Core Elements of the Veterans Affairs (VA) Intensive Management Patient-Aligned Care Team (ImPACT) Intensive Outpatient Program

  • Multidisciplinary team (nurse practitioner, physician, social worker, and recreation therapist) that partners with and augments patients’ medical home to provide enhanced services

  • Comprehensive patient assessment (medical record review, in-person intake)

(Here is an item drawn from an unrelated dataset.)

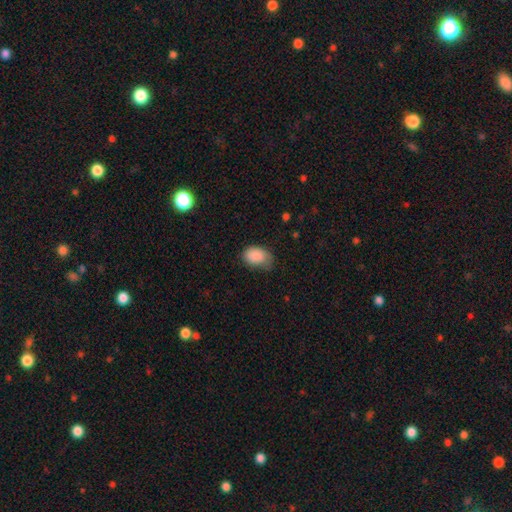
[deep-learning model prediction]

  • Identification and tracking of patients’ health-related goals, priorities, and self-care challenges

  • Assessment of patients’ physical function, cognitive impairment, social support, advance directives, medication adherence, and level of activation

  • Care management for medical and social service needs

  • Frequent contact through direct telephone line and in-person visits as needed

  • Interventions to support patients’ and caregivers’ quality of life (eg, recreation therapy)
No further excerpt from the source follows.